I wish I had had longer than one day in the windswept Orkney Islands, north of Scotland.The day I did have was halcyon and perfect. We were chasing deep time—standing stones, Skara Brae and more recent time—the Churchill Barriers, and the beautiful Italian Chapel but for somewhere so steeped in time, I needed more of it to peel back the layers of history.
We’re taught that the Viking Age ended in 1066, when Harald Hardråde fell at Stamford Bridge. But if you look to the Orkneys, history tells a different story.
The Norse came to Orkney in the late 700s — maybe even before the infamous raid on Lindisfarne in 793. The best preserved samples of runes are their grafitti in Mae’s Howe. These islands became a vital Viking outpost: a launchpad for raids, a safe harbour for ships, and eventually, a full-blown Norse earldom under the rule of Harald Hårfagre himself.

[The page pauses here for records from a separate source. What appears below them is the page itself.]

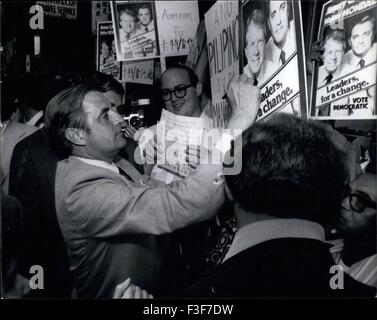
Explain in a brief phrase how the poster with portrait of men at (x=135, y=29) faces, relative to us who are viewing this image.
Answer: facing the viewer

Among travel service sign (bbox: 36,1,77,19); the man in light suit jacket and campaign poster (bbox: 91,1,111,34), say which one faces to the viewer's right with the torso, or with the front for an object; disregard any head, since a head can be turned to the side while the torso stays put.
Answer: the man in light suit jacket

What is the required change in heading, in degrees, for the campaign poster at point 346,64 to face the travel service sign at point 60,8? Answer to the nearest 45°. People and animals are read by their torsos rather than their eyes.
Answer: approximately 90° to its right

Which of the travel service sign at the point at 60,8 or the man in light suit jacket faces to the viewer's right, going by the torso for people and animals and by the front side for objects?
the man in light suit jacket

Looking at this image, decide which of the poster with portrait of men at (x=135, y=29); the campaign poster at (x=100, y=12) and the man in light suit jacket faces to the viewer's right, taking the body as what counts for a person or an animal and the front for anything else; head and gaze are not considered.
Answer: the man in light suit jacket

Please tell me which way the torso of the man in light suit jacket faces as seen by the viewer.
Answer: to the viewer's right

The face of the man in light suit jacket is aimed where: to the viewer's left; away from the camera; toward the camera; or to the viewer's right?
to the viewer's right

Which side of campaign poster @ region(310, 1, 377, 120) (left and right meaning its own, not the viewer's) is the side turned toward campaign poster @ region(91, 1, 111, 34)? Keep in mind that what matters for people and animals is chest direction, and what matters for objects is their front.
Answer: right

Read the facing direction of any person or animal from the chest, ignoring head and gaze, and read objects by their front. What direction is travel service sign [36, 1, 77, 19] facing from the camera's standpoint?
toward the camera

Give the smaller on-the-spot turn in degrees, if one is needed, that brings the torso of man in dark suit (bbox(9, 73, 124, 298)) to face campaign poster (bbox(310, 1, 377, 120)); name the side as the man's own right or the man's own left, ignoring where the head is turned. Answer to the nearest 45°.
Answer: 0° — they already face it
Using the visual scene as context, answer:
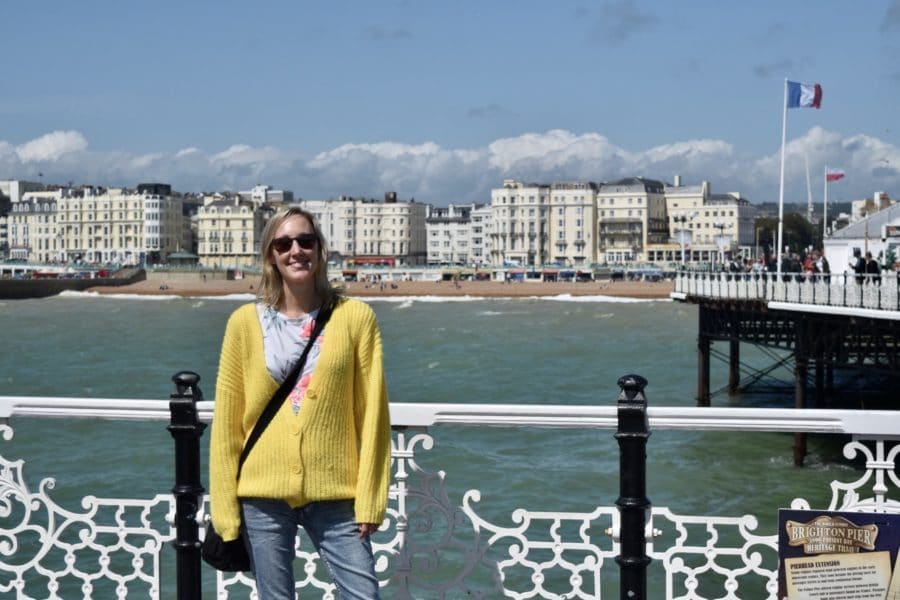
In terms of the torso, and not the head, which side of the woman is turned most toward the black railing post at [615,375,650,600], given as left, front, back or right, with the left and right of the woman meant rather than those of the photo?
left

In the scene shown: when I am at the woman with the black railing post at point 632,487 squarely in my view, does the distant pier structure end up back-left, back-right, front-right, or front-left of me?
front-left

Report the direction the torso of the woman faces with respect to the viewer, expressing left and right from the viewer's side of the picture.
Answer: facing the viewer

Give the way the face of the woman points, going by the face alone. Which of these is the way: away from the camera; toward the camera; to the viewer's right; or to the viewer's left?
toward the camera

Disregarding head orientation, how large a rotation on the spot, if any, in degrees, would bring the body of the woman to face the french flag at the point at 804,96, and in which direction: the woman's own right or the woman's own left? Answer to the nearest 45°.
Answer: approximately 135° to the woman's own left

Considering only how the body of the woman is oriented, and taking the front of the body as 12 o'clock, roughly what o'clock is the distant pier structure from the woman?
The distant pier structure is roughly at 7 o'clock from the woman.
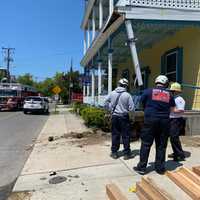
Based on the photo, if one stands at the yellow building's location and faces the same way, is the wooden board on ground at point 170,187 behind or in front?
in front

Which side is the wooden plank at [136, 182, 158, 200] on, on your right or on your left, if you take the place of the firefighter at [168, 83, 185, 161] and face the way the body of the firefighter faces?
on your left

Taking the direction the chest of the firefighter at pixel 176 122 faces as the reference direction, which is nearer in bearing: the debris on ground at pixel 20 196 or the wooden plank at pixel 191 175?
the debris on ground

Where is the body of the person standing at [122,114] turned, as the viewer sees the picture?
away from the camera

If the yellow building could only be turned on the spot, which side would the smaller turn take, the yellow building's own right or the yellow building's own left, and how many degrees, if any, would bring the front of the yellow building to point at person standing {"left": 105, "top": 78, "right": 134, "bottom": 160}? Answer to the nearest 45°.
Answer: approximately 45° to the yellow building's own left

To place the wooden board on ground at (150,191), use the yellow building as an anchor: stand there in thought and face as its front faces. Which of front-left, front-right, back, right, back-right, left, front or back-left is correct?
front-left

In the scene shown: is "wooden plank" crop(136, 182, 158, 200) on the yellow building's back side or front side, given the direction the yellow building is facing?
on the front side

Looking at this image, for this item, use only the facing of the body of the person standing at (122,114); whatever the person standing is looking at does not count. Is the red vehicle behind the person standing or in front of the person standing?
in front

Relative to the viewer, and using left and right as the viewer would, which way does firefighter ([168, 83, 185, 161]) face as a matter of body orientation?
facing to the left of the viewer

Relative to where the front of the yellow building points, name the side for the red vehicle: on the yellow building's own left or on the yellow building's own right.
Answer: on the yellow building's own right

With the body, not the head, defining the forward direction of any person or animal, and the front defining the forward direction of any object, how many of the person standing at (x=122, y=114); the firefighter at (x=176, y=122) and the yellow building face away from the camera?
1

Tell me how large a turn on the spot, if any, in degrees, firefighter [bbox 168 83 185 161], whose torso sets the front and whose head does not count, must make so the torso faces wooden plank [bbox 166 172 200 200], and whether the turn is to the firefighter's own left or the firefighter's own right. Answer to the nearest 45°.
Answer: approximately 90° to the firefighter's own left
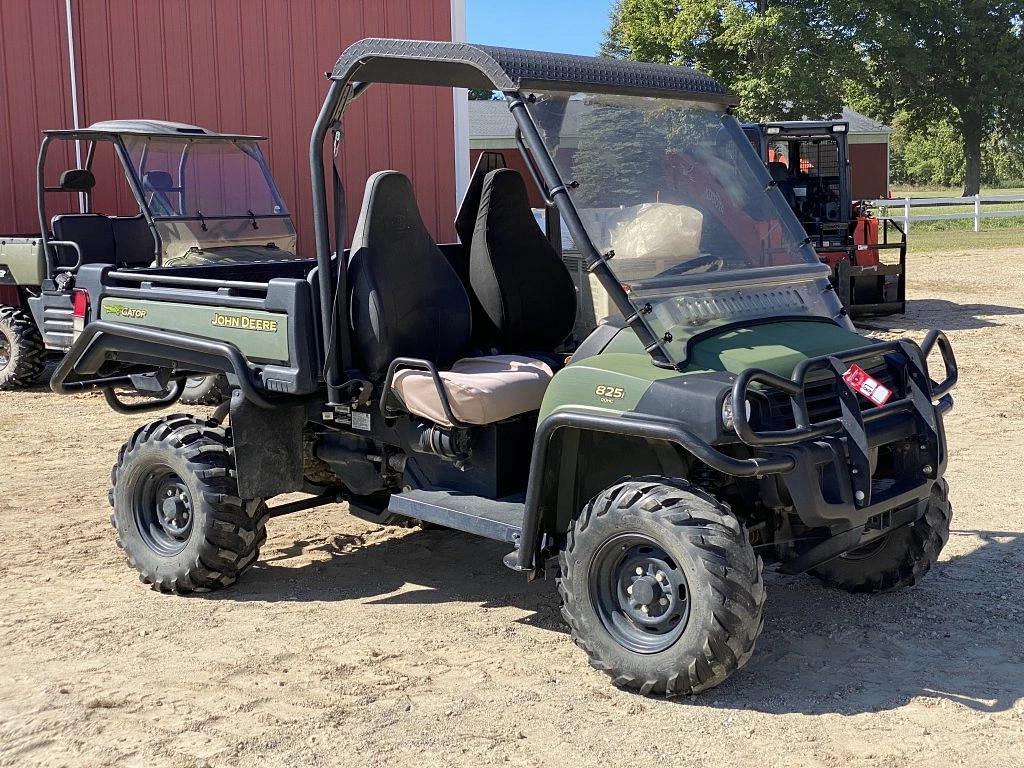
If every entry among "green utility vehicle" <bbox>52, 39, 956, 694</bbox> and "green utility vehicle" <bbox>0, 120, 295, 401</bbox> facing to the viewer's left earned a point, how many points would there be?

And while Europe moved on, Orkney didn’t, it seems. Norse earls ruled here for centuries. The people spoke Old Norse. They carved runes, followed Norse law, and passed down stories that became the Orkneyinga Saga — one of the most dramatic and bloody sagas of them all.
Even as the medieval kingdoms rose and fell, Orkney remained culturally Norse — well into the 1200s. They built the magnificent St Magnus Cathedral in Kirkwall, which we very briefly perused. In fact, it wasn’t until 1472 that Orkney was officially handed over to Scotland.
So technically?
Yes — you could stretch the Viking Age in Orkney from the 700s to the late 1400s.
In Orkney, the Viking world didn’t vanish.
It faded — slowly, stubbornly — into stone, wind, and saga.